Генрих тем временем забрал мисс Шифер, которая, выходя из кабинета, обернулась в нашу с профессором сторону и произнесла:
— Мистер Джереми, вы же еще зайдете поговорить со мной? Мне очень понравилось общение с вами, оно дает какое-то необъяснимое чувство надежды.
— Да, Элизабет, я еще обязательно приду побеседовать с тобой. Спасибо тебе за приятную беседу.
— До свидания, Джереми, — произнесла Элизабет и вышла следом за доктором Шульцем.
Профессор Блэк молча смотрел на меня, но в его глазах читались радость и умиление, которые он испытывал от того, что только что наблюдал, словно я был парнем, который на мгновение осчастливил его горячо любимую дочь.
Спустя десять минут вернулся доктор Генрих Шульц, который в сопровождении охранника привел здоровенного детину. Да, габариты впечатляющие, учитывая, что я сам был не маленького роста, но на фоне этого пациента я был просто коротышкой, едва достающим до плеча мистера громилы. Доктор вместе с охранником провели бугая в комнату для беседы, я же вопросительно взглянул на профессора.
— Не переживайте, Джереми, он сейчас не агрессивен, несколько часов назад ему дали сильное успокоительное, поэтому разгневаться он не должен. Можете смело начинать общение, — произнес доктор Блэк.
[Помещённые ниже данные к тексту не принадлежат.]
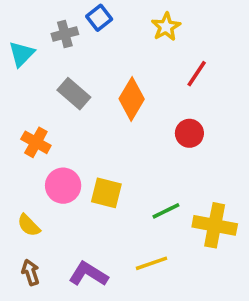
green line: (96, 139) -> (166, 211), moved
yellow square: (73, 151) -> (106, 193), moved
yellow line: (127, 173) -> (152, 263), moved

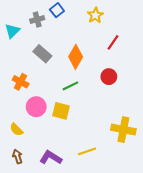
green line: (166, 211) -> (70, 86), moved

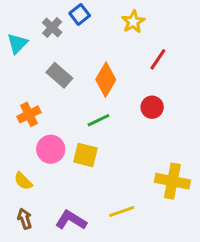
gray cross: (37, 19) -> (52, 28), turned -32
orange cross: (21, 82) -> (29, 114), turned 35

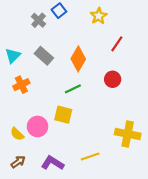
cyan triangle: (17, 43) -> (13, 56), moved
pink circle: (51, 149) -> (37, 126), moved
brown arrow: (25, 219) -> (18, 162), turned 72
— Да, хорошо, профессор, я готов, вот только вы не рассказали мне, о чем мне не стоит с ним разговаривать? — спросил я, представляя, как здоровенный детина обижается на какую-нибудь мою шутку и вскакивает со стула, чтобы оторвать мне голову. А остановить его совершенно некому, два доктора уже далеко не юного возраста и хлюпик-охранник, которому самому уже давно пора на пенсию. М-да, помощи здесь ждать явно не откуда.
— А, точно, Джереми, спасибо, что напомнил. У мистера Оливера не стоит спрашивать ничего связанного с его позором или поражением, если говорить о спорте, то только о победах. Если будете говорить о том, как он сюда попал, то всячески постарайтесь обойти темы, которые касаются его задержания, да и всего того, что делалось в его жизни против его собственной воли, — сказал профессор шепотом, наклонившись к моему уху, чтобы пациент в соседней комнате не смог ничего услышать.